Northern Ireland

Foundation marks 50th anniversary of John Hume arrest case

Future SDLP leader and Nobel Peace laureate, John Hume was arrested by British soldiers during a peaceful civil right's protest in Derry in August 1971. Picture by Alan Lewis, Photopress.
Future SDLP leader and Nobel Peace laureate, John Hume was arrested by British soldiers during a peaceful civil right's protest in Derry in August 1971. Picture by Alan Lewis, Photopress. Future SDLP leader and Nobel Peace laureate, John Hume was arrested by British soldiers during a peaceful civil right's protest in Derry in August 1971. Picture by Alan Lewis, Photopress.

The John and Pat Hume Foundation has marked the 50th anniversary of a landmark court case overturning the late Nobel Peace laureate’s conviction for disorderly behaviour.

Pictures of a water canon-drenched Mr Hume, who was Stormont MP for the city at the time, being frogmarched along Derry’s Lone Moor Road on August 26, 1971, were flashed around the world. The future SDLP leader was arrested along with other civil rights’ activists as they staged a sit-down protest to prevent the British Army from entering Derry’s Bogside.

It subsequently emerged that the arrest operation was led by later Liberal Democrat leader, Paddy Ashdown who died in 2018. Following conviction, the group appealed the case to the High Court where they won a victory when it was ruled that the British army had acted illegally.

The implication of the decision, at the Queen’s Bench Division of the High Court, 50 years ago today, February 23, was that all previous British army activity in the North was illegal.
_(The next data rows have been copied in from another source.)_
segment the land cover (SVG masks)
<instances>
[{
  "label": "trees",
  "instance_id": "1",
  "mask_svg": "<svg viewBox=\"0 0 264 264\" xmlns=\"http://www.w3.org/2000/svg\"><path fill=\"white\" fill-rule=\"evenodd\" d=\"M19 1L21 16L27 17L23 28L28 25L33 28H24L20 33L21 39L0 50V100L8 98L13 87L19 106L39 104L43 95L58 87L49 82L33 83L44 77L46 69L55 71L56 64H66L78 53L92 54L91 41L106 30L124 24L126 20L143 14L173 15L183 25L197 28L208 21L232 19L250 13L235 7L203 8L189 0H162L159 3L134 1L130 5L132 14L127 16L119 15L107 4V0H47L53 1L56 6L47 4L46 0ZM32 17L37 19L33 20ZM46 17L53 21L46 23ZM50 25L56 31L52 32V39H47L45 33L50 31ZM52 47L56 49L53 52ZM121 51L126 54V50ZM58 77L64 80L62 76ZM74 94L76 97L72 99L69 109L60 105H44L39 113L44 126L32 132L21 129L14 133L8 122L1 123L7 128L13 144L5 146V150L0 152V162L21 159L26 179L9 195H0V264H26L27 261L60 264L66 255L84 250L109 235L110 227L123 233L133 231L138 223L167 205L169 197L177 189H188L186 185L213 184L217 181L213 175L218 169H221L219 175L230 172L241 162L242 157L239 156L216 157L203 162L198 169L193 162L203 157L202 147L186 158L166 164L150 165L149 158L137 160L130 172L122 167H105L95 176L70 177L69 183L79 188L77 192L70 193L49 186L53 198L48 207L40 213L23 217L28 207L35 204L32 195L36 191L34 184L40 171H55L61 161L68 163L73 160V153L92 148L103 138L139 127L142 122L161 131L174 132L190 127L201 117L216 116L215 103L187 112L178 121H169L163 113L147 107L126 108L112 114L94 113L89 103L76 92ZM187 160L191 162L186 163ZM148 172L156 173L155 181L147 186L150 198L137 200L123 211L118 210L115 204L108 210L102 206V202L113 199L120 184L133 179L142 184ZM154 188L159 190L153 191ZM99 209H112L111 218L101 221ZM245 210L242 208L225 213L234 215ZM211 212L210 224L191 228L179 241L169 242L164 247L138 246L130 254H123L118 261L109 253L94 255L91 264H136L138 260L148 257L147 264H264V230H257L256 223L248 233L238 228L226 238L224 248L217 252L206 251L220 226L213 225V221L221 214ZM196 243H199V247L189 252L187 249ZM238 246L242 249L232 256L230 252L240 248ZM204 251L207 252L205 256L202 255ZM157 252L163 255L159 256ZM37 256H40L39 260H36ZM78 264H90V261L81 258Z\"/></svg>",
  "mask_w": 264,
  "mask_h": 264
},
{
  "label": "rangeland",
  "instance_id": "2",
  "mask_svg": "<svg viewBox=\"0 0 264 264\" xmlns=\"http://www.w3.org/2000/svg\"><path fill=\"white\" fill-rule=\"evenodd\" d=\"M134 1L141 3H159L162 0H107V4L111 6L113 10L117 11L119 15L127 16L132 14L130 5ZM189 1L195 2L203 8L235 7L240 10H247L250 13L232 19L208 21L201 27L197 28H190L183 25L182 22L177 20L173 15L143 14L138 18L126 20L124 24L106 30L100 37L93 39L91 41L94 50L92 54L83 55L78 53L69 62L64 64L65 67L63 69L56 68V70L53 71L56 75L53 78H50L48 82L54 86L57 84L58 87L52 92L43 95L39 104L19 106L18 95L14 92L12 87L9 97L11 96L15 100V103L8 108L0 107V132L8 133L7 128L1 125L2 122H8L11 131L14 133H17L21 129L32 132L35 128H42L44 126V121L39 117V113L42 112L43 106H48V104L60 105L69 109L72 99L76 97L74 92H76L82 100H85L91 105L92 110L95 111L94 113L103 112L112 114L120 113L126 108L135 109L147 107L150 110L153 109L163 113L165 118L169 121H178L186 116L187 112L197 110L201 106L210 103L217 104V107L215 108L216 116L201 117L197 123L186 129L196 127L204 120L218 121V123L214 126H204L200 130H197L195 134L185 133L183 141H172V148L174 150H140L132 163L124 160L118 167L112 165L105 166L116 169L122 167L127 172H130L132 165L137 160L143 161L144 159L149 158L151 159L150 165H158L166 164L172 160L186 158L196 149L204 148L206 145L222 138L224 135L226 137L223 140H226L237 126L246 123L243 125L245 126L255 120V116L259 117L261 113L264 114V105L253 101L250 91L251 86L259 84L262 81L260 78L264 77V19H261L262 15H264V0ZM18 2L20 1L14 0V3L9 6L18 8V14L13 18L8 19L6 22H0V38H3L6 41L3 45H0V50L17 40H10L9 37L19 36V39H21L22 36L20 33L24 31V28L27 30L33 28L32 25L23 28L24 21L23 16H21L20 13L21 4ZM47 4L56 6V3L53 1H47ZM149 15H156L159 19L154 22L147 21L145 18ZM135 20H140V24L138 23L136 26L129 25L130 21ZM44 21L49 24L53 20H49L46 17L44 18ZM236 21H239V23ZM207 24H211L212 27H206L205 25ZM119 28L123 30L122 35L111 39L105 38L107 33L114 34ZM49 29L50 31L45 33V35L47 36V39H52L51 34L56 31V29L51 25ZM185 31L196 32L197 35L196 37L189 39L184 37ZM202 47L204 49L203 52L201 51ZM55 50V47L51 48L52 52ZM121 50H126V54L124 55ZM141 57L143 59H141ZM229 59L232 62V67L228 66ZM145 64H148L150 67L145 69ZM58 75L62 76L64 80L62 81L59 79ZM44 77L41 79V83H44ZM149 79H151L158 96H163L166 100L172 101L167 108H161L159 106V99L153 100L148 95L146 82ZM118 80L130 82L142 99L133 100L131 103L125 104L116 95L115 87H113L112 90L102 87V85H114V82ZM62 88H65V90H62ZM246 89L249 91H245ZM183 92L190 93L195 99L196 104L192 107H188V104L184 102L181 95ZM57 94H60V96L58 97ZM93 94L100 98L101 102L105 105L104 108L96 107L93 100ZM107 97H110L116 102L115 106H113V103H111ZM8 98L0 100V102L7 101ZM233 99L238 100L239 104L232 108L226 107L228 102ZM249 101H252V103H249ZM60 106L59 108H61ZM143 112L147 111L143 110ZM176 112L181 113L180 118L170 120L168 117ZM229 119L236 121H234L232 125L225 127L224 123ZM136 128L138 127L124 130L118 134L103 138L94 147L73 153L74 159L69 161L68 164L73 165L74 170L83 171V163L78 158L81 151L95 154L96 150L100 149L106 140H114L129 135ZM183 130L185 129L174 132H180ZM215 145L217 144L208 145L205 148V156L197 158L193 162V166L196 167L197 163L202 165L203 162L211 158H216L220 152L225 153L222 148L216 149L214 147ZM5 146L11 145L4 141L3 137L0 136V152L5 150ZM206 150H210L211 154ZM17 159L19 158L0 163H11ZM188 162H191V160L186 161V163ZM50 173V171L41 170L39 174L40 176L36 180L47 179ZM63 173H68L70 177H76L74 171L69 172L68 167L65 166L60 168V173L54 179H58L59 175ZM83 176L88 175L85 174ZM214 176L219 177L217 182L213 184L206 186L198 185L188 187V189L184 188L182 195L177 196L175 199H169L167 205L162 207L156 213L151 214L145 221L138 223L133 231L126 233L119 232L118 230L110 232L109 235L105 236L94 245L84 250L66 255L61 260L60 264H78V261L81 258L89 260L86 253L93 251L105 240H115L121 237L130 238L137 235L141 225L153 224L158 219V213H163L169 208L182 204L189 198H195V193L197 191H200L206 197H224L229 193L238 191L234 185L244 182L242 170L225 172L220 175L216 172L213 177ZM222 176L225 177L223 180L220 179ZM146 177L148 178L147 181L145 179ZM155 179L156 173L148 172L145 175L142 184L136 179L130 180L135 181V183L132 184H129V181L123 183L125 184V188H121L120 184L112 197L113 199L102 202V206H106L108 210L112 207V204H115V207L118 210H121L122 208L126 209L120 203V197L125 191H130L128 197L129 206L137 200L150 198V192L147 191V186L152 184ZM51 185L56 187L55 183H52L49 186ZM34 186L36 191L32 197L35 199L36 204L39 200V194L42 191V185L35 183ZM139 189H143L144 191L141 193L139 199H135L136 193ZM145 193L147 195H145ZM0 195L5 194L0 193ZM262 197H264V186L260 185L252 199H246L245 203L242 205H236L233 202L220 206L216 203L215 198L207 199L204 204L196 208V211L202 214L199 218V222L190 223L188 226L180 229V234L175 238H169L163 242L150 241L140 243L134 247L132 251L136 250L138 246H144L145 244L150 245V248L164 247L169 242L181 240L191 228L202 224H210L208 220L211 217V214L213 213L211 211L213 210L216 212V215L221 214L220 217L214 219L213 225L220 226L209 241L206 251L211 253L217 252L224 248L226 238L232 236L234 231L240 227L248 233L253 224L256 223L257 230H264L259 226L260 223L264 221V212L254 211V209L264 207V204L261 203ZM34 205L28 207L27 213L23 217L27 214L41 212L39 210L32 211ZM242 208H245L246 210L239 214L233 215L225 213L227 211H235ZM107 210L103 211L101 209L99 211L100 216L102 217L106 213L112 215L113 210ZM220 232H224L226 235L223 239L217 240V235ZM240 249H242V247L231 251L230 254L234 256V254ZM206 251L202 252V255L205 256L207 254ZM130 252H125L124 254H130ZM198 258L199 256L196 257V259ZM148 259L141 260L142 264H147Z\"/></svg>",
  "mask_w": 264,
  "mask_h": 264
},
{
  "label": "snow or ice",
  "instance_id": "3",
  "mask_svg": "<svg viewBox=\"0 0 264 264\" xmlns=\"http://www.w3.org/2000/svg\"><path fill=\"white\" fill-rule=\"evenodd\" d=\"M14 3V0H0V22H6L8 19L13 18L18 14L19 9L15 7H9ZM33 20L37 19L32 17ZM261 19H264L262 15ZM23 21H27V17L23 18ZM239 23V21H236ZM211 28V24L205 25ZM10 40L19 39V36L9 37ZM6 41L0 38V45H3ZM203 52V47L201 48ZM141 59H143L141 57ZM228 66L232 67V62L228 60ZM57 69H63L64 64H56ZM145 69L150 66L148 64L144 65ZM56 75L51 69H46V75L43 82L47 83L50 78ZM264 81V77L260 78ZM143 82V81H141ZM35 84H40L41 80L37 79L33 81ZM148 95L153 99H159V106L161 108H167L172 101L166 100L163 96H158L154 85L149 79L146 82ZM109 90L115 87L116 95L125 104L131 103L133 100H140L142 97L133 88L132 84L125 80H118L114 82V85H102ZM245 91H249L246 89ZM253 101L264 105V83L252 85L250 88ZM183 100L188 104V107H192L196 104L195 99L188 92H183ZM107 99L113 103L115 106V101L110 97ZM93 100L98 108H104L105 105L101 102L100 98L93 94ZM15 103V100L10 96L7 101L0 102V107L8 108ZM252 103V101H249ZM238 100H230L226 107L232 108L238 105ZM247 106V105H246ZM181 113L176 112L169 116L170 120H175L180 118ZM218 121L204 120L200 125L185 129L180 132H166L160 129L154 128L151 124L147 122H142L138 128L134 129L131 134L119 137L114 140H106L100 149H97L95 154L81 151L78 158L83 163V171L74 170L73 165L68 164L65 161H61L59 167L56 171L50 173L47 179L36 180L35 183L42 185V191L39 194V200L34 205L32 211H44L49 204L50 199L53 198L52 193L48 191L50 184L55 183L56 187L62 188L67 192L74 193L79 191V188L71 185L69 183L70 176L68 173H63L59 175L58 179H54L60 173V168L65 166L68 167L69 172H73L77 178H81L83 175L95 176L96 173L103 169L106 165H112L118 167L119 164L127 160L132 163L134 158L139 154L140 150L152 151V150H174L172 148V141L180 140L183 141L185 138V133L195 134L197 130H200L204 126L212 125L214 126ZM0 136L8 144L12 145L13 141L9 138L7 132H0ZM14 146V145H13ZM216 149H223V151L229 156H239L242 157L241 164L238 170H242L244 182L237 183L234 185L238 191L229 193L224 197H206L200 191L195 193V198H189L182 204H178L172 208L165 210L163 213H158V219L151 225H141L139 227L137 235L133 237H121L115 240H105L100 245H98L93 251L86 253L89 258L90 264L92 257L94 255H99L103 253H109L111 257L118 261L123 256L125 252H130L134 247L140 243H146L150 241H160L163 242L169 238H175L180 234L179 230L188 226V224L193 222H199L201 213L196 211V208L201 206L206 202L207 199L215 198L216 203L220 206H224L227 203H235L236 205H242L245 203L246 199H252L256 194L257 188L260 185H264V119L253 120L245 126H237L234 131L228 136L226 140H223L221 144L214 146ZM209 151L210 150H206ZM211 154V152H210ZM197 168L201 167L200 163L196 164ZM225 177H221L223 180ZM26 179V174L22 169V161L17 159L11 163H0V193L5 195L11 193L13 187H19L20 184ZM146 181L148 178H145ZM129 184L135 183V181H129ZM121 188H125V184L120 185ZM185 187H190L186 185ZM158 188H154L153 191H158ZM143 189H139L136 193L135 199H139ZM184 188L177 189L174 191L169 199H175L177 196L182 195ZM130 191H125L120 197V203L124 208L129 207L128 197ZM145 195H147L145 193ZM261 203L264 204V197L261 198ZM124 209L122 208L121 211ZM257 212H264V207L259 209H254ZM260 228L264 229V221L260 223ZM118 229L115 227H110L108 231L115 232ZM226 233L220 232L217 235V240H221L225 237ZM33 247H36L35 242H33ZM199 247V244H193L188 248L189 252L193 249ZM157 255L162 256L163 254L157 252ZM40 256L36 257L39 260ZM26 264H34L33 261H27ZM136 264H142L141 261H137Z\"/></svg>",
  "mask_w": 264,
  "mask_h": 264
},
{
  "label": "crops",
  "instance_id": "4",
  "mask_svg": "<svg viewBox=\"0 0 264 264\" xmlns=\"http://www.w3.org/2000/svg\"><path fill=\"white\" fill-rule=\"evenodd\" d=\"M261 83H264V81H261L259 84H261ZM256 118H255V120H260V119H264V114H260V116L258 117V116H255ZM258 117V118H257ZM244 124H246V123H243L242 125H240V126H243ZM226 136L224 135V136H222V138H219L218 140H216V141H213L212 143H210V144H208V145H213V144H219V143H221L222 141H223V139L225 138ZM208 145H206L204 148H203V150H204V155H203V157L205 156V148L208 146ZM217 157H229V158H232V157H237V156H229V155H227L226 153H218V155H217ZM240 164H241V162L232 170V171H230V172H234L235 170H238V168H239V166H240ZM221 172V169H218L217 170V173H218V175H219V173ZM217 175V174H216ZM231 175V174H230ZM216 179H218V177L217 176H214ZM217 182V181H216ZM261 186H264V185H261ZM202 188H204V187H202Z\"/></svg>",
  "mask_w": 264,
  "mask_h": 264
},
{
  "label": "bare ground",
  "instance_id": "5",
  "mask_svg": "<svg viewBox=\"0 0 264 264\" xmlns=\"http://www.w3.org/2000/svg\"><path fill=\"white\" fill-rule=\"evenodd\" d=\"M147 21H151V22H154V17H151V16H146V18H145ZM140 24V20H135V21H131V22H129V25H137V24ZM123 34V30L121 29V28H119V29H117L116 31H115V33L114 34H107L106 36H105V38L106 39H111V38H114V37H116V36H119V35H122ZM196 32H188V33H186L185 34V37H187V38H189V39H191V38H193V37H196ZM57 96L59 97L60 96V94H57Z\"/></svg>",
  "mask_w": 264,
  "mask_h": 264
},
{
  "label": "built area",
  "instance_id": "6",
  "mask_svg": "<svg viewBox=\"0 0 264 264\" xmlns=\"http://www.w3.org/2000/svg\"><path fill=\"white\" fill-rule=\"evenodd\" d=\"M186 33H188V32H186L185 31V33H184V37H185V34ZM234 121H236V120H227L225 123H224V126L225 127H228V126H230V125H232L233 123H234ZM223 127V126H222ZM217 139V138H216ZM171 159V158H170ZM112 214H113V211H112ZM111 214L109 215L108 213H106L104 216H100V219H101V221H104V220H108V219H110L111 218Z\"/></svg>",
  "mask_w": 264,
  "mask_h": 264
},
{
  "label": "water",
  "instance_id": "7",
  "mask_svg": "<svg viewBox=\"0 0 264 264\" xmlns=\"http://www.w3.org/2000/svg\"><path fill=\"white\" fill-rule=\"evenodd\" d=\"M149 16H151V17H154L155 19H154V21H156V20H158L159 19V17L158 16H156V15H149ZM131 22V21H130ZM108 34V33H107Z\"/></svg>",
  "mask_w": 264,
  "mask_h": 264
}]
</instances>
However, the decision led to an all-night sitting of the Westminster parliament as the British government rushed through legislation to confer “retrospective legitimacy” on the army’s actions.

Writing about the case many years later, SDLP co-founder, Hugh Logue – who was arrested with Mr Hume – recalled being “dragged” along the street by soldiers.

Mr Logue said: “Others, including Mr Hume, were frogmarched by the arresting soldiers and all of us were spreadeagled against a wall on nearby Lone Moor Road.”

The 50th anniversary of the landmark case was marked by the Hume Foundation, established to promote the legacy of Mr Hume and his late wife, Pat with an international webinar on the literature and language of the civil rights’ struggle in 1960s Ireland and the US.